=== Text ===
▶
Anyone read this far? Anyone narritively hooked and want to hear the rest of the story? Pls comment. 😉

S.

Stuff & Things

Tuesday, April 16th, 2002

Watched a interesting video on the net today, courtesy of a friend of mine..

click here to see some cleverly edited footage of the events of Sept 11, along with a question or three we might want to address sooner or later.

One of the things I’ve discovered, much to my suprise [and yes, this is a change of topic] is that there are actually a few television shows with some redeeming qualities. That is, when you download them from morpheus with all the advertising removed. So far, supringly good shows include The Simpsons [suprisingly political, suprisingly left. No wonder my parents hated it ;-)] and Star Trek: The Next Generation. [Suprisingly right on about human nature. I guess it’s social training for geeks or something. Seriously, though, download and watch a few episodes, you’ll find it very refreshing.]

That said, I still am not going to be running out and buying a television set. At some later date, I’ll detail why NTSC is evil and television is physiologically addicting. But for the moment, just accept that I have my reasons. Besides, I’ve got a 36″ SVGA monitor. 😉

More later.
◀
=== Given data ===
▶
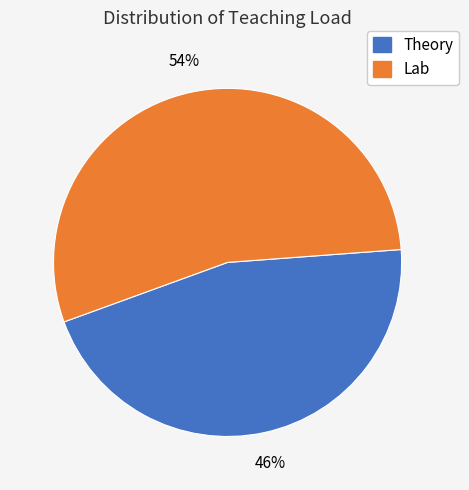

True or false: Theory accounts for 46% of the total.

True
◀
=== Work task 1 ===
According to the blog post, what kind of monitor does the writer own?
=== Work task 2 ===
Transcribe part of the blog post, beginning at the words "That said, I" and stopping after "More later.".
Work only from the blog post, not the data.

=== Response area 1 ===
A 36″ SVGA monitor.

=== Response area 2 ===
That said, I still am not going to be running out and buying a television set. At some later date, I’ll detail why NTSC is evil and television is physiologically addicting. But for the moment, just accept that I have my reasons. Besides, I’ve got a 36″ SVGA monitor. 😉

More later.